I appreciate that what I’m doing here is parading my ignorance. Cosmologists will of course have considered this hypothesis and will have their reasons for rejecting it as an explanation for the missing mass. Wikipedia suggests that some astrophysicists hypothesise a different kind of early-universe black hole, the ‘primordial black hole’. These critters, it seems, may have formed a second or so after the big bang out of the fluctuation of spacetime itself. A ‘regular’ black hole forms when a very large object (like a star) becomes so massive light can no longer escape, which means such black holes by definition will be be more than star-sized in terms of their mass (2 x 10³⁰ kg and above); but these primordial black holes might be very small indeed, some as tiny as 10^-8 kg — though these, it seems, would have radiated themselves away over the course of the cosmos we observe. Others might be milimetres across but weighing the size of several suns. However, an April 2019 study ‘seems to rule-out the possibility that primordial black holes smaller than a tenth of a millimeter (7 x 10²² kg) make up most of dark matter’. So I guess it’s not that.

Why not explain dark matter in terms of regular, supermassive or ultramassive black holes? Wikipedia is no substitute for a proper grounding in the maths and physics of all this I know, but it says ‘multiple lines of evidence suggest the majority of dark matter is not made of baryons’. How so?

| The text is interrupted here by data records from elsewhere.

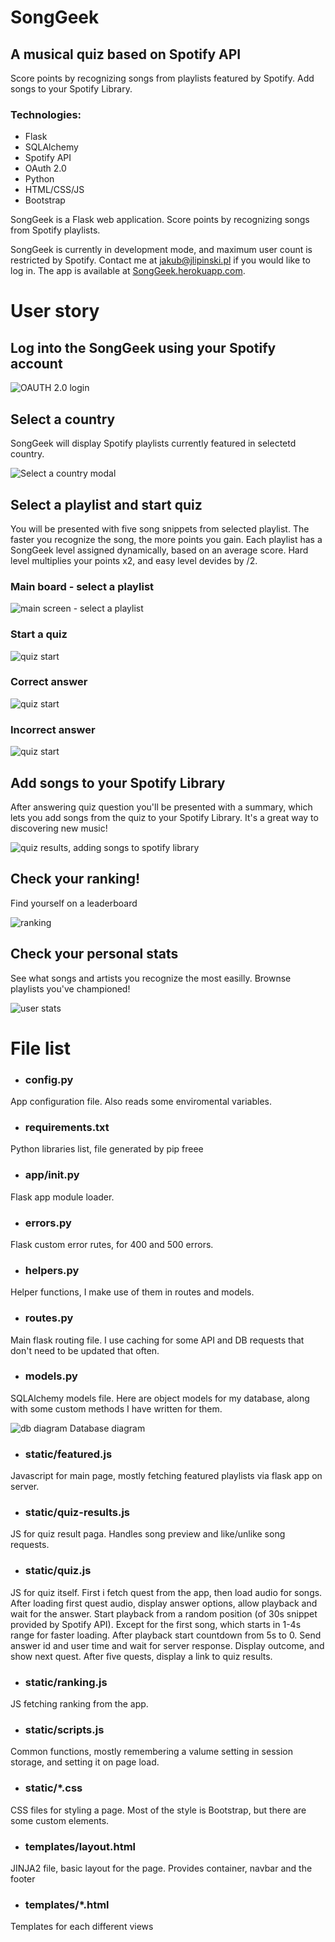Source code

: # SongGeek
## A musical quiz based on Spotify API

Score points by recognizing songs from playlists featured by Spotify. Add songs to your Spotify Library.

### Technologies:
- Flask
- SQLAlchemy
- Spotify API
- OAuth 2.0
- Python
- HTML/CSS/JS
- Bootstrap

SongGeek is a Flask web application. Score points by recognizing songs from Spotify playlists. 

SongGeek is currently in development mode, and maximum user count is restricted by Spotify. Contact me at jakub@jlipinski.pl if you would like to log in. The app is available at [SongGeek.herokuapp.com](https://songgeek.herokuapp.com/).

# User story

## Log into the SongGeek using your Spotify account

![OAUTH 2.0 login](images/sm/login.jpg)

## Select a country
SongGeek will display Spotify playlists currently featured in selectetd country.

![Select a country modal](images/sm/country.jpg)

## Select a playlist and start quiz
You will be presented with five song snippets from selected playlist. The faster you recognize the song, the more points you gain. Each playlist has a SongGeek level assigned dynamically, based on an average score. Hard level multiplies your points x2, and easy level devides by /2.
### Main board - select a playlist

![main screen - select a playlist](images/sm/mainscreen.jpg)

### Start a quiz

![quiz start](images/sm/quiz1.jpg)

### Correct answer

![quiz start](images/sm/quiz2.jpg)

### Incorrect answer

![quiz start](images/sm/quiz3.jpg)

## Add songs to your Spotify Library
After answering quiz question you'll be presented with a summary, which lets you add songs from the quiz to your Spotify Library. It's a great way to discovering new music!

![quiz results, adding songs to spotify library](images/sm/quiz-results.jpg)

## Check your ranking!
Find yourself on a leaderboard

![ranking](images/sm/ranking.jpg)

## Check your personal stats
See what songs and artists you recognize the most easilly. Brownse playlists you've championed!

![user stats](images/sm/user-stats.jpg)

# File list
- ### config.py

App configuration file. Also reads some enviromental variables.

- ### requirements.txt

Python libraries list, file generated by pip freee

- ### app/__init__.py

Flask app module loader.

- ### errors.py

Flask custom error rutes, for 400 and 500 errors.

- ### helpers.py

Helper functions, I make use of them in routes and models.

- ### routes.py

Main flask routing file. I use caching for some API and DB requests that don't need to be updated that often. 

- ### models.py

SQLAlchemy models file. Here are object models for my database, along with some custom methods I have written for them. 

![db diagram](images/dbdiagram.png)
Database diagram

- ### static/featured.js

Javascript for main page, mostly fetching featured playlists via flask app on server.

- ### static/quiz-results.js

JS for quiz result paga. Handles song preview and like/unlike song requests.

- ### static/quiz.js

JS for quiz itself. First i fetch quest from the app, then load audio for songs. After loading first quest audio, display answer options, allow playback and wait for the answer. Start playback from a random position (of 30s snippet provided by Spotify API). Except for the first song, which starts in 1-4s range for faster loading. After playback start countdown from 5s to 0. Send answer id and user time and wait for server response. Display outcome, and show next quest. After five quests, display a link to quiz results.

- ### static/ranking.js

JS fetching ranking from the app.

- ### static/scripts.js

Common functions, mostly remembering a valume setting in session storage, and setting it on page load.

- ### static/*.css

CSS files for styling a page. Most of the style is Bootstrap, but there are some custom elements.

- ### templates/layout.html
JINJA2 file, basic layout for the page. Provides container, navbar and the footer

- ### templates/*.html
Templates for each different views

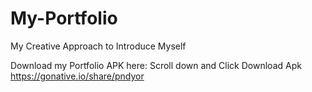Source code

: # My-Portfolio
My Creative Approach to Introduce Myself

Download my Portfolio APK here:
Scroll down and Click 
Download Apk
https://gonative.io/share/pndyor

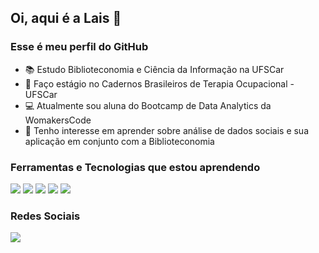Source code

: ## Oi, aqui é a Lais 👋

### Esse é meu perfil do GitHub

- 📚 Estudo Biblioteconomia e Ciência da Informação na UFSCar
- 💼 Faço estágio no Cadernos Brasileiros de Terapia Ocupacional - UFSCar
- 💻 Atualmente sou aluna do Bootcamp de Data Analytics da WomakersCode
- 💙 Tenho interesse em aprender sobre análise de dados sociais e sua aplicação em conjunto com a Biblioteconomia


### Ferramentas e Tecnologias que estou aprendendo

<img src="https://cdn.jsdelivr.net/gh/devicons/devicon/icons/rstudio/rstudio-original.svg" />

<img src="https://cdn.jsdelivr.net/gh/devicons/devicon/icons/python/python-original-wordmark.svg" />

<img src="https://cdn.jsdelivr.net/gh/devicons/devicon/icons/mysql/mysql-original.svg" />

<img src="https://cdn.jsdelivr.net/gh/devicons/devicon/icons/github/github-original-wordmark.svg" />

<img src="https://cdn.jsdelivr.net/gh/devicons/devicon/icons/git/git-original.svg" />

### Redes Sociais

<div>
  <a href="https://www.linkedin.com/in/laishellen/" target="_blank"><img src="https://img.shields.io/badge/-LinkedIn-%230077B5?style=for-the-badge&logo=linkedin&logoColor=white" target="_blank"></a>   
</div>
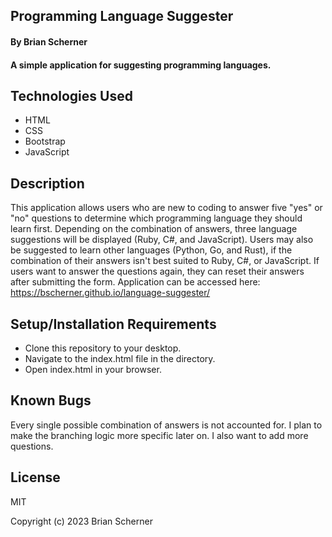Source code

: ## Programming Language Suggester

#### By Brian Scherner

#### A simple application for suggesting programming languages.

## Technologies Used

* HTML
* CSS
* Bootstrap
* JavaScript

## Description

This application allows users who are new to coding to answer five "yes" or "no" questions to determine which programming language they should learn first. Depending on the combination of answers, three language suggestions will be displayed (Ruby, C#, and JavaScript). Users may also be suggested to learn other languages (Python, Go, and Rust), if the combination of their answers isn't best suited to Ruby, C#, or JavaScript. If users want to answer the questions again, they can reset their answers after submitting the form. Application can be accessed here: https://bscherner.github.io/language-suggester/

## Setup/Installation Requirements

* Clone this repository to your desktop.
* Navigate to the index.html file in the directory.
* Open index.html in your browser.

## Known Bugs

Every single possible combination of answers is not accounted for. I plan to make the branching logic more specific later on. I also want to add more questions.

## License

MIT

Copyright (c) 2023 Brian Scherner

  • Sufficient diffuse, baryonic gas or dust would be visible when backlit by stars.

But black holes are not diffuse gas.

But if those heavier elements are locked inside black holes, how would be observe them?

  • Astronomical searches for gravitational microlensing in the Milky Way found at most only a small fraction of the dark matter may be in dark, compact, conventional objects (MACHOs, black holes etc.).

This seems more to the point, although it strikes me as one of those ‘absence of evidence is not evidence of absence’ things.

I’m genuinely curious what I’m missing, here, since surely I’m missing something obvious.

It’s on my mind, because I’m writing a science fiction story at the moment in which black holes figure largely. One postulate, permitted me by the speculative nature of science-fiction ‘science’, is that beyond a certain mass black holes punch through into a notional substrate, and so all black holes (above a certain mass) are actually all the same black hole, a web that tangles the expanding spacetime of our regular universe in ways we could align with ‘dark matter’ observation. I’m also trying to imagine what the geometry of an infinitely massive black hole might be like: not a ‘white hole’ pouring energy at the other end of a wormhole — that old SF standby — but an infinite outward bound within which all observable matter exists. But this is all pretty fanciful.